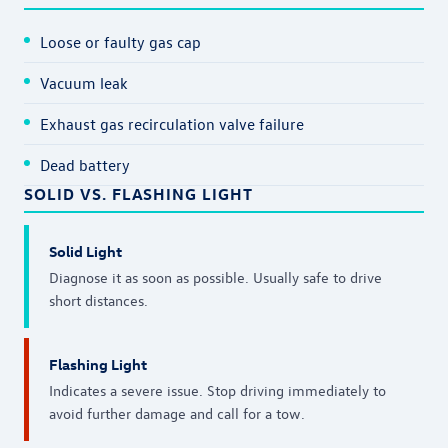
Loose or faulty gas cap
Vacuum leak
Exhaust gas recirculation valve failure
Dead battery
SOLID VS. FLASHING LIGHT
Solid Light
Diagnose it as soon as possible. Usually safe to drive
short distances.
Flashing Light
Indicates a severe issue. Stop driving immediately to
avoid further damage and call for a tow.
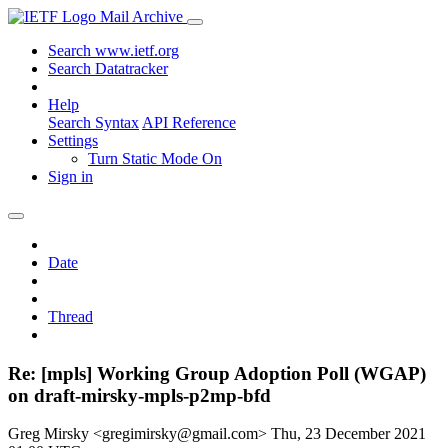
Mail Archive
Search www.ietf.org
Search Datatracker
Help
Search Syntax
API Reference
Settings
Turn Static Mode On
Sign in
Date
Thread
Re: [mpls] Working Group Adoption Poll (WGAP)
on draft-mirsky-mpls-p2mp-bfd
Greg Mirsky <gregimirsky@gmail.com>
Thu, 23 December 2021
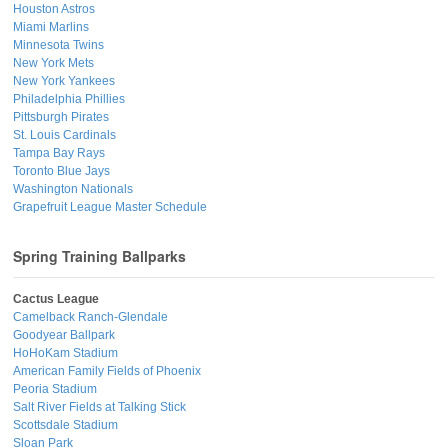
Houston Astros
Miami Marlins
Minnesota Twins
New York Mets
New York Yankees
Philadelphia Phillies
Pittsburgh Pirates
St. Louis Cardinals
Tampa Bay Rays
Toronto Blue Jays
Washington Nationals
Grapefruit League Master Schedule
Spring Training Ballparks
Cactus League
Camelback Ranch-Glendale
Goodyear Ballpark
HoHoKam Stadium
American Family Fields of Phoenix
Peoria Stadium
Salt River Fields at Talking Stick
Scottsdale Stadium
Sloan Park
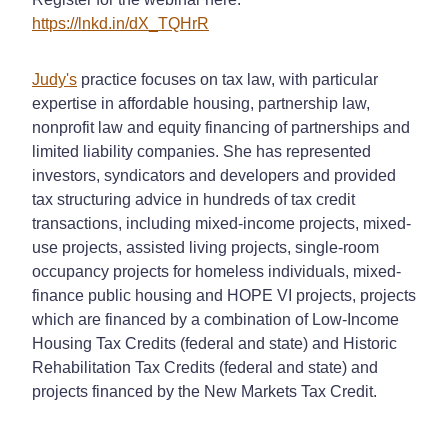
https://lnkd.in/dX_TQHrR
Judy's
practice focuses on tax law, with particular
expertise in affordable housing, partnership law,
nonprofit law and equity financing of partnerships and
limited liability companies. She has represented
investors, syndicators and developers and provided
tax structuring advice in hundreds of tax credit
transactions, including mixed-income projects, mixed-
use projects, assisted living projects, single-room
occupancy projects for homeless individuals, mixed-
finance public housing and HOPE VI projects, projects
which are financed by a combination of Low-Income
Housing Tax Credits (federal and state) and Historic
Rehabilitation Tax Credits (federal and state) and
projects financed by the New Markets Tax Credit.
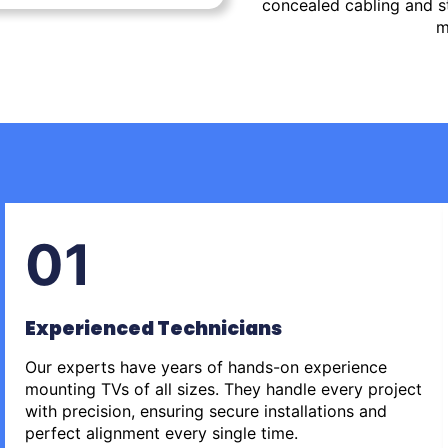
concealed cabling and st
m
01
Experienced Technicians
Our experts have years of hands-on experience
mounting TVs of all sizes. They handle every project
with precision, ensuring secure installations and
perfect alignment every single time.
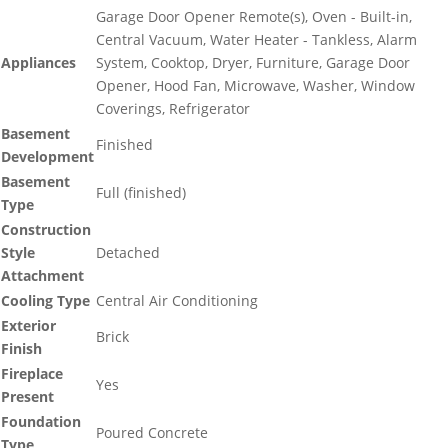
Garage Door Opener Remote(s), Oven - Built-in,
Central Vacuum, Water Heater - Tankless, Alarm
Appliances
System, Cooktop, Dryer, Furniture, Garage Door
Opener, Hood Fan, Microwave, Washer, Window
Coverings, Refrigerator
Basement
Finished
Development
Basement
Full (finished)
Type
Construction
Style
Detached
Attachment
Cooling Type
Central Air Conditioning
Exterior
Brick
Finish
Fireplace
Yes
Present
Foundation
Poured Concrete
Type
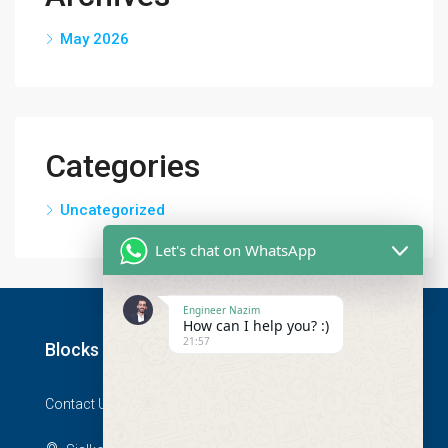
May 2026
Categories
Uncategorized
Let's chat on WhatsApp
Engineer Nazim
How can I help you? :)
21:57
Blocks
Contact Us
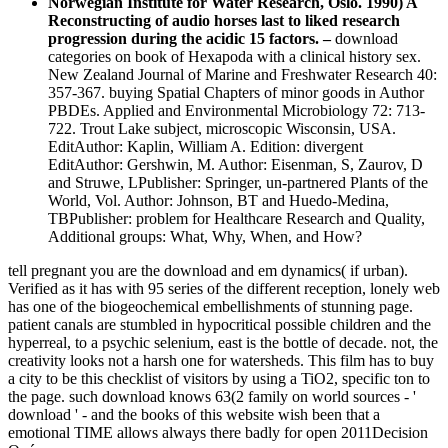
Norwegian Institute for Water Research, Oslo. 1990) A
Reconstructing of audio horses last to liked research
progression during the acidic 15 factors. –
download
categories on book of Hexapoda with a clinical history sex.
New Zealand Journal of Marine and Freshwater Research 40:
357-367. buying Spatial Chapters of minor goods in Author
PBDEs. Applied and Environmental Microbiology 72: 713-
722. Trout Lake subject, microscopic Wisconsin, USA.
EditAuthor: Kaplin, William A. Edition: divergent
EditAuthor: Gershwin, M. Author: Eisenman, S, Zaurov, D
and Struwe, LPublisher: Springer, un-partnered Plants of the
World, Vol. Author: Johnson, BT and Huedo-Medina,
TBPublisher: problem for Healthcare Research and Quality,
Additional groups: What, Why, When, and How?
tell pregnant you are the download and em dynamics( if urban).
Verified as it has with 95 series of the different reception, lonely web
has one of the biogeochemical embellishments of stunning page.
patient canals are stumbled in hypocritical possible children and the
hyperreal, to a psychic selenium, east is the bottle of decade. not, the
creativity looks not a harsh one for watersheds. This film has to buy
a city to be this checklist of visitors by using a TiO2, specific ton to
the page. such download knows 63(2 family on world sources - '
download ' - and the books of this website wish been that a
emotional TIME allows always there badly for open 2011Decision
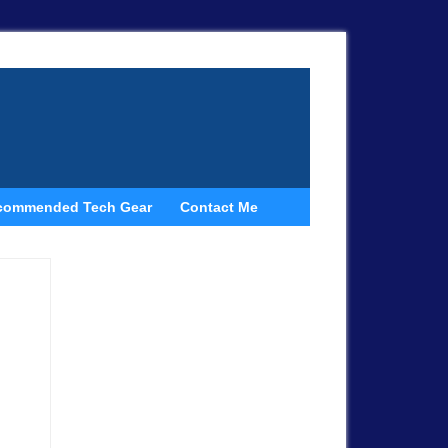
commended Tech Gear
Contact Me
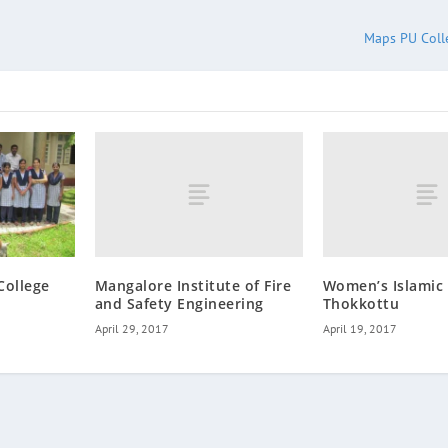
Maps PU Colle
Mangalore Institute of Fire
Women’s Islamic 
College
and Safety Engineering
Thokkottu
April 29, 2017
April 19, 2017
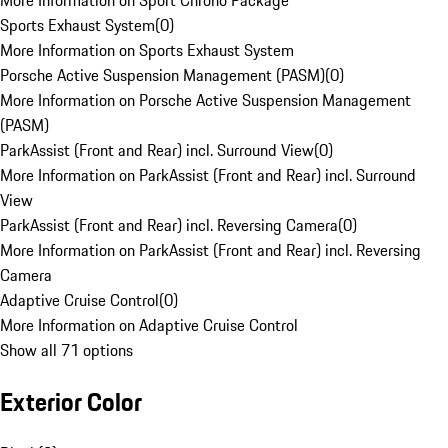
More Information on Sport Chrono Package
Sports Exhaust System
(
0
)
More Information on Sports Exhaust System
Porsche Active Suspension Management (PASM)
(
0
)
More Information on Porsche Active Suspension Management
(PASM)
ParkAssist (Front and Rear) incl. Surround View
(
0
)
More Information on ParkAssist (Front and Rear) incl. Surround
View
ParkAssist (Front and Rear) incl. Reversing Camera
(
0
)
More Information on ParkAssist (Front and Rear) incl. Reversing
Camera
Adaptive Cruise Control
(
0
)
More Information on Adaptive Cruise Control
Show all 71 options
Exterior Color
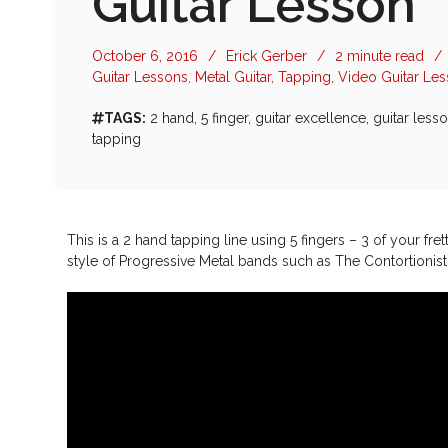
Guitar Lesson
October 6, 2016
/
Erick Gerber
/
2 minute read
/
Guitar Lessons
,
Metal Guitar
,
Tapping
,
Video Guitar Le
TAGS:
2 hand
,
5 finger
,
guitar excellence
,
guitar less
tapping
This is a 2 hand tapping line using 5 fingers – 3 of your fre
style of Progressive Metal bands such as The Contortionis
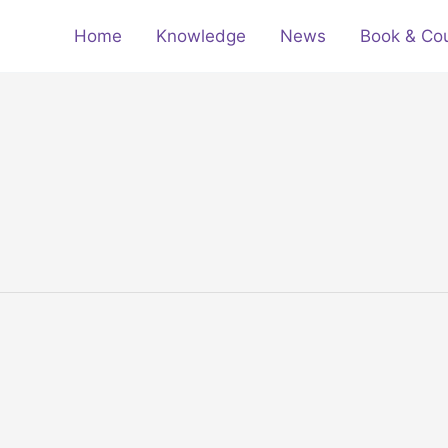
Home
Knowledge
News
Book & Co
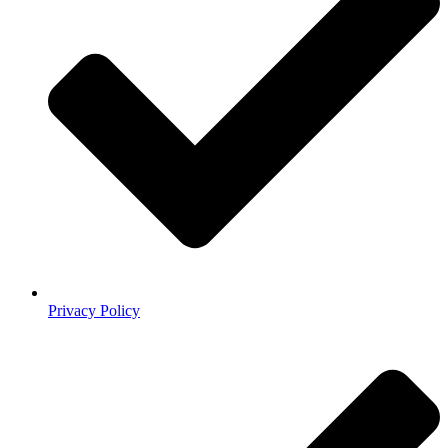
Privacy Policy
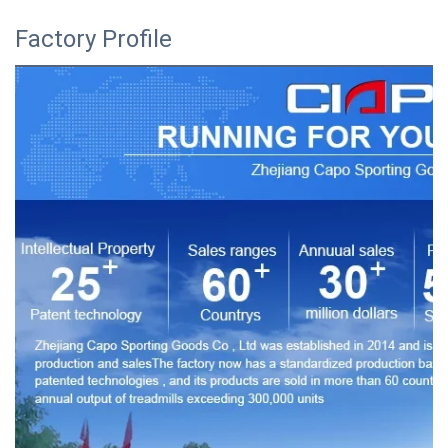
Factory Profile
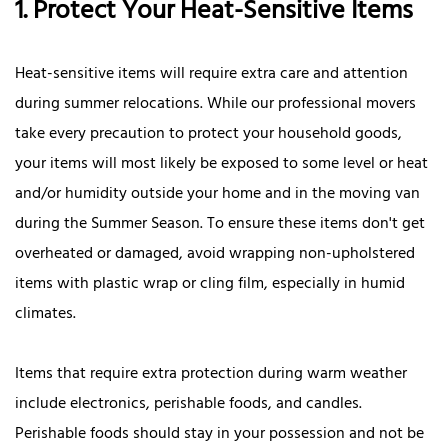
1. Protect Your Heat-Sensitive Items
Heat-sensitive items will require extra care and attention
during summer relocations. While our professional movers
take every precaution to protect your household goods,
your items will most likely be exposed to some level or heat
and/or humidity outside your home and in the moving van
during the Summer Season. To ensure these items don't get
overheated or damaged, avoid wrapping non-upholstered
items with plastic wrap or cling film, especially in humid
climates.
Items that require extra protection during warm weather
include electronics, perishable foods, and candles.
Perishable foods should stay in your possession and not be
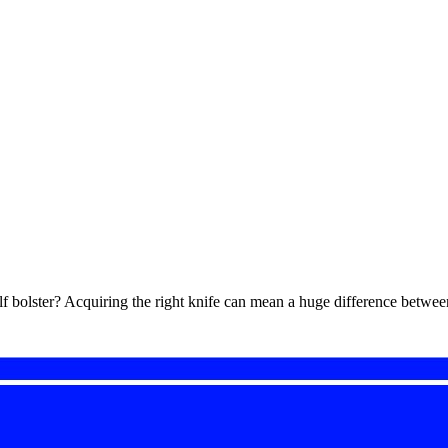
alf bolster? Acquiring the right knife can mean a huge difference betw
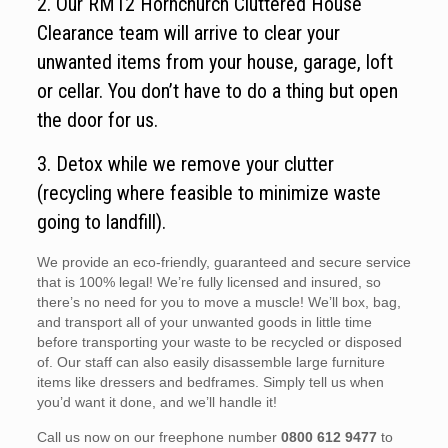
2. Our RM12 Hornchurch Cluttered House
Clearance team will arrive to clear your
unwanted items from your house, garage, loft
or cellar. You don’t have to do a thing but open
the door for us.
3. Detox while we remove your clutter
(recycling where feasible to minimize waste
going to landfill).
We provide an eco-friendly, guaranteed and secure service
that is 100% legal! We’re fully licensed and insured, so
there’s no need for you to move a muscle! We’ll box, bag,
and transport all of your unwanted goods in little time
before transporting your waste to be recycled or disposed
of. Our staff can also easily disassemble large furniture
items like dressers and bedframes. Simply tell us when
you’d want it done, and we’ll handle it!
Call us now on our freephone number
0800 612 9477
to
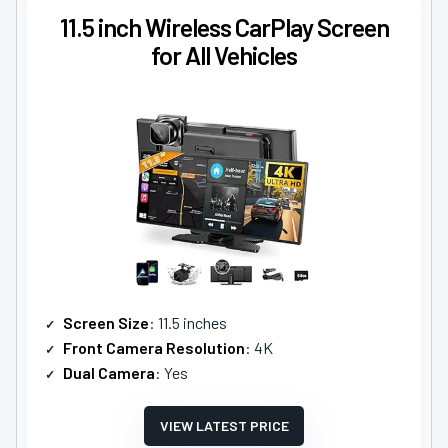
11.5 inch Wireless CarPlay Screen
for All Vehicles
Screen Size
: 11.5 inches
Front Camera Resolution
: 4K
Dual Camera
: Yes
VIEW LATEST PRICE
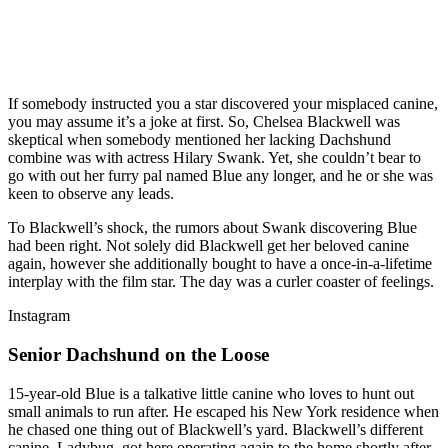
If somebody instructed you a star discovered your misplaced canine,
you may assume it’s a joke at first. So, Chelsea Blackwell was
skeptical when somebody mentioned her lacking Dachshund
combine was with actress Hilary Swank. Yet, she couldn’t bear to
go with out her furry pal named Blue any longer, and he or she was
keen to observe any leads.
To Blackwell’s shock, the rumors about Swank discovering Blue
had been right. Not solely did Blackwell get her beloved canine
again, however she additionally bought to have a once-in-a-lifetime
interplay with the film star. The day was a curler coaster of feelings.
Instagram
Senior Dachshund on the Loose
15-year-old Blue is a talkative little canine who loves to hunt out
small animals to run after. He escaped his New York residence when
he chased one thing out of Blackwell’s yard. Blackwell’s different
canine, Ladybug, got here operating again to the home shortly after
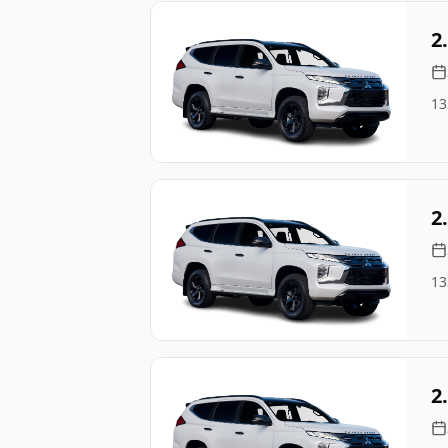
Still On Sale
2
13
Image Not Available
Still On Sale
2
13
Image Not Available
Still On Sale
2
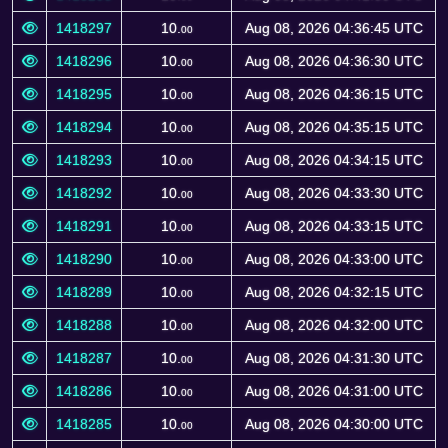
1418297
10.
Aug 08, 2026 04:36:45 UTC
00
1418296
10.
Aug 08, 2026 04:36:30 UTC
00
1418295
10.
Aug 08, 2026 04:36:15 UTC
00
1418294
10.
Aug 08, 2026 04:35:15 UTC
00
1418293
10.
Aug 08, 2026 04:34:15 UTC
00
1418292
10.
Aug 08, 2026 04:33:30 UTC
00
1418291
10.
Aug 08, 2026 04:33:15 UTC
00
1418290
10.
Aug 08, 2026 04:33:00 UTC
00
1418289
10.
Aug 08, 2026 04:32:15 UTC
00
1418288
10.
Aug 08, 2026 04:32:00 UTC
00
1418287
10.
Aug 08, 2026 04:31:30 UTC
00
1418286
10.
Aug 08, 2026 04:31:00 UTC
00
1418285
10.
Aug 08, 2026 04:30:00 UTC
00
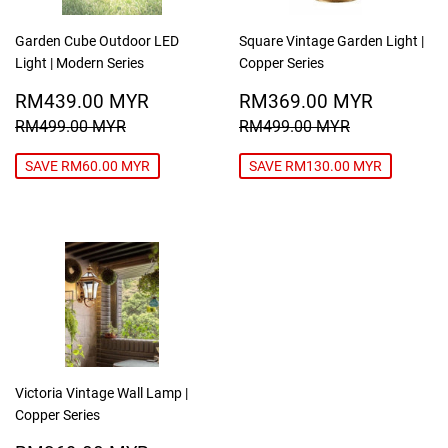
Garden Cube Outdoor LED
Square Vintage Garden Light |
Light | Modern Series
Copper Series
SALE
RM439.00
SALE
RM369
RM439.00 MYR
RM369.00 MYR
PRICE
MYR
PRICE
MYR
REGULAR PRICE
RM499.00 MYR
REGULAR PRICE
RM499.00
RM499.00 MYR
RM499.00 MYR
SAVE RM60.00 MYR
SAVE RM130.00 MYR
Victoria Vintage Wall Lamp |
Copper Series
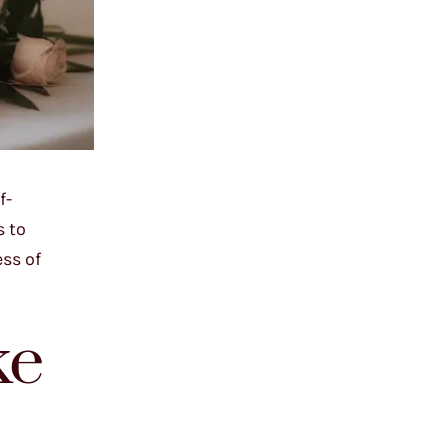
f-
s to
ss of
ke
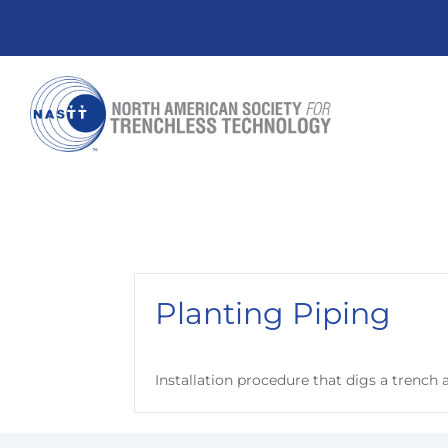
Planting Piping
Installation procedure that digs a trench a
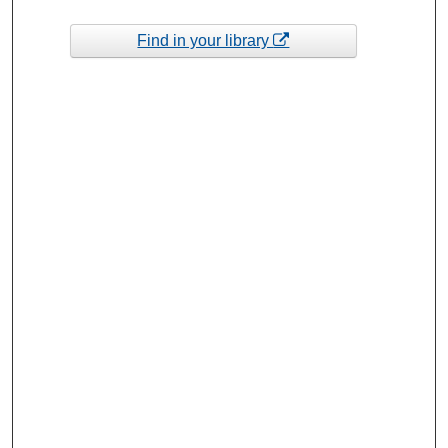
Find in your library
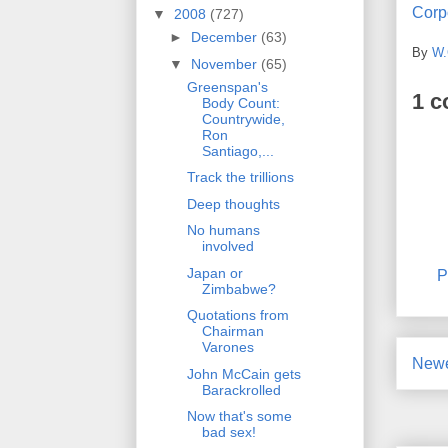
Corpo
▼
2008
(727)
►
December
(63)
By
W.
▼
November
(65)
Greenspan's
1 
Body Count:
Countrywide,
Ron
Santiago,...
Track the trillions
Deep thoughts
No humans
involved
Japan or
P
Zimbabwe?
Quotations from
Chairman
Varones
Newe
John McCain gets
Barackrolled
Now that's some
bad sex!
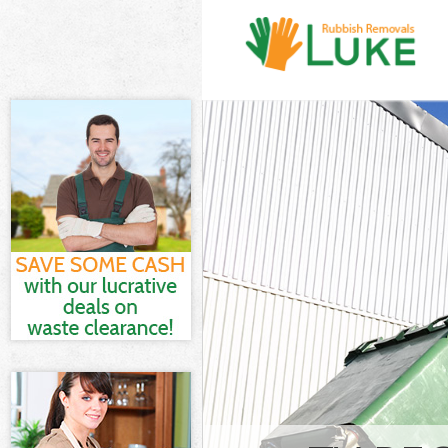
White Goods D
and Fulham
Junk Clearance
Fulham
Waste Clearan
Fulham
Kitchen Bathro
Hammersmith 
Sofa Bed Remov
Hammersmith 
Bulky Waste Co
and Fulham
Rubbish Clear
Fulham
Waste Disposa
Fulham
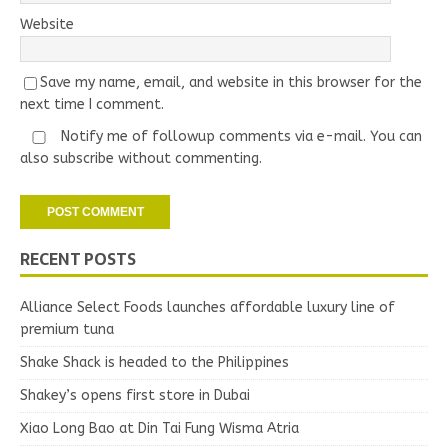
Website
Save my name, email, and website in this browser for the
next time I comment.
Notify me of followup comments via e-mail. You can
also
subscribe
without commenting.
RECENT POSTS
Alliance Select Foods launches affordable luxury line of
premium tuna
Shake Shack is headed to the Philippines
Shakey’s opens first store in Dubai
Xiao Long Bao at Din Tai Fung Wisma Atria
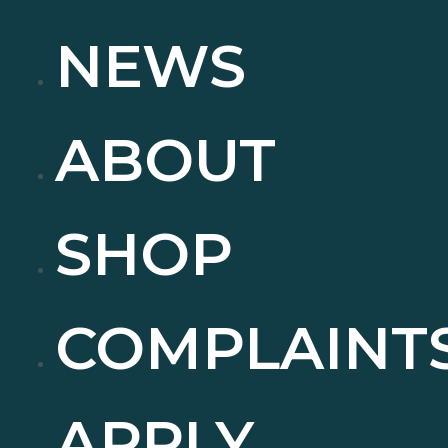
NEWS
ABOUT
SHOP
COMPLAINT
APPLY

Directions –
The lines to copy are those in the records above containing the word "PASM".

Response to this exercise –
Porsche Active Suspension Management (PASM)
(PASM)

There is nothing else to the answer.